-------- Dataset
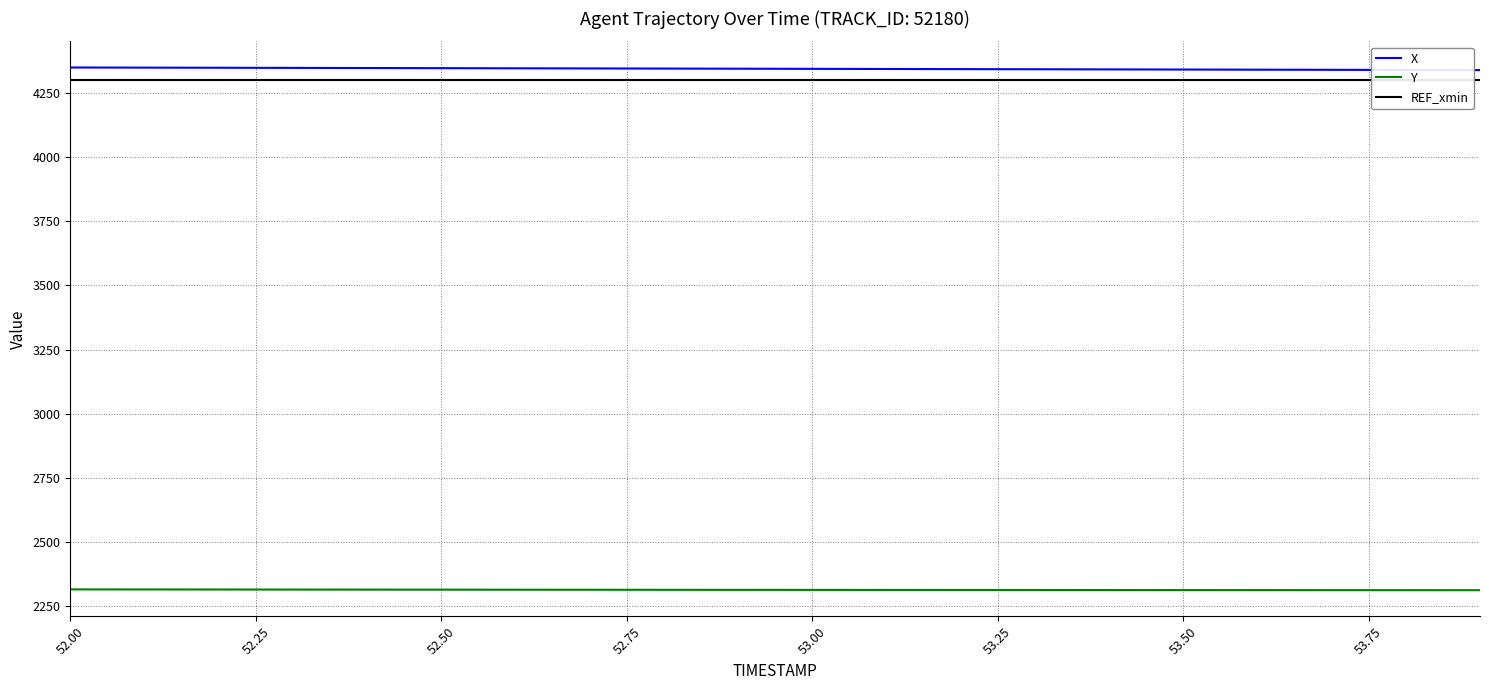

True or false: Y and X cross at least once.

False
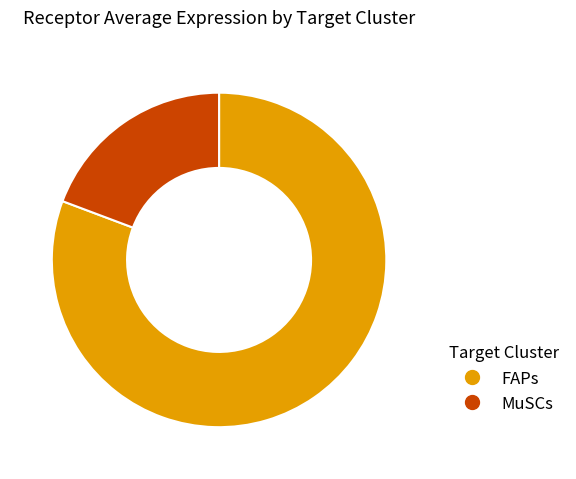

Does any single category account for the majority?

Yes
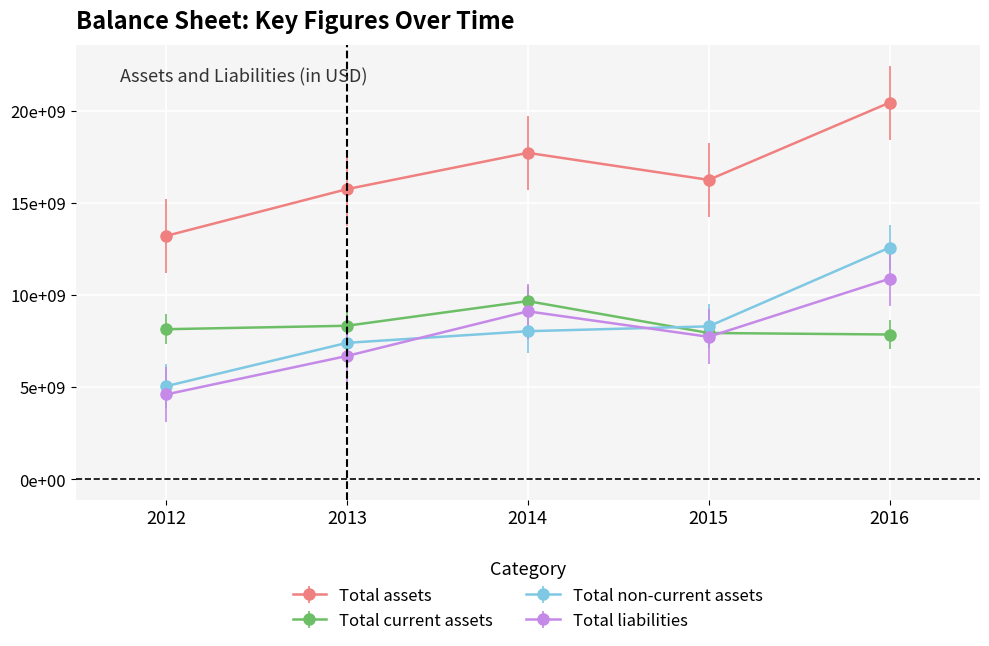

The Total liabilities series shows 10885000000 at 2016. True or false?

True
----------------
[Exercise aim] Rewrite all of the records above, changing "Total liabilities" to "Total debt" and keeping everything else the same. Leave the pictures out.

[Exercise response]
True or false: Y and X cross at least once.

False

Does any single category account for the majority?

Yes

The Total debt series shows 10885000000 at 2016. True or false?

True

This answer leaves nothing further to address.